Comprova também a persistência de tendências negativas e de debilidades no plano ideológico, da organização, e da acção que é imperioso contrariar e superar.

Considerando a evolução da situação económica e social, política e cultural nos últimos anos e as modificações reais verificadas no referente à situação da mulher, a Conferência, prosseguindo a aplicação da orientação definida no X Congresso, define as tarefas fundamentais do Partido no momento actual, designadamente: – no plano da acção política e da actividade de massas; – no plano das organizações e movimentos unitários; – no plano ideológico, e no plano da organização, quadros e Direcção do Partido.

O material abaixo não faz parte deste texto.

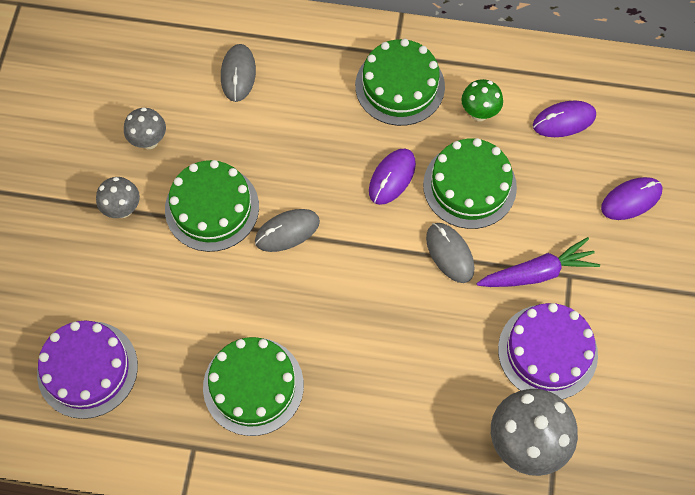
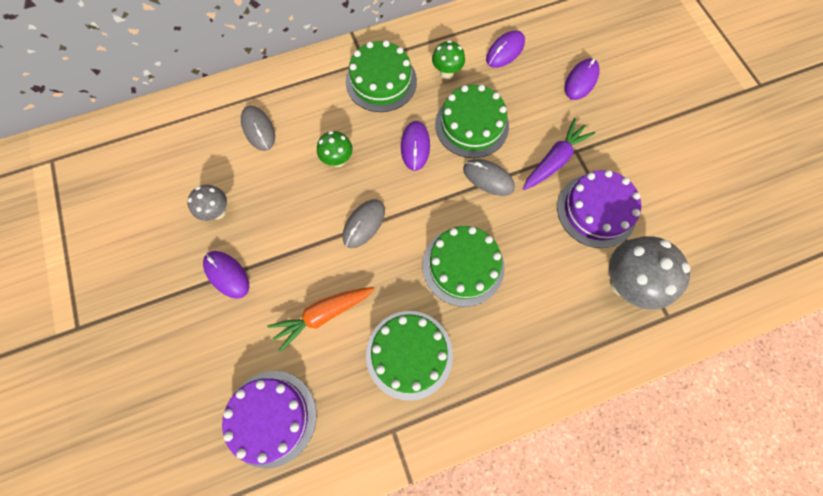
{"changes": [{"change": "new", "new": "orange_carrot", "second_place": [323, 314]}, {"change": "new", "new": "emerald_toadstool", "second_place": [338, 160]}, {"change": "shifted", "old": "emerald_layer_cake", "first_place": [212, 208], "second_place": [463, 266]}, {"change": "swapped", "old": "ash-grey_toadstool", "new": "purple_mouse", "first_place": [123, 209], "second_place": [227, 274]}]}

  1. No plano de acção política e da actividade de massas (incluindo na Assembleia da República, nas Autarquias, etc.) impõe-se desenvolver a acção, não só em torno dos problemas económicos, sociais e políticos comuns a homens e mulheres, mas igualmente em torno dos problemas e aspirações específicas das mulheres.
  2. No plano dos movimentos e formas de organização unitária de mulheres, impõe-se apoiar mais activamente os movimentos e organizações de mulheres, lutar dentro das organizações sindicais e outras organizações de massas para dinamizar a acção em defesa dos direitos das mulheres, promover uma maior intervenção das mulheres na vida política e social, impulsionar iniciativas de solidariedade internacionalista e desenvolver uma actividade permanente em defesa da paz.
  3. No plano da organização, de direcção e de quadros do Partido, impõe-se insistir no recrutamento de mulheres para o Partido como uma das linhas prioritárias de recrutamento, realizar um decidido esforço para a preparação de quadros femininos, atribuindo às mulheres tarefas políticas e de organização correspondentes às suas possibilidades reais, tornar mais audaciosas as promoções de mulheres quando revelarem as qualidades necessárias aos organismos de direcção em todos os escalões.
  4. No plano ideológico a batalha do Partido trava-se em duas frentes: na acção política e ideológica na sociedade portuguesa e dentro do próprio Partido.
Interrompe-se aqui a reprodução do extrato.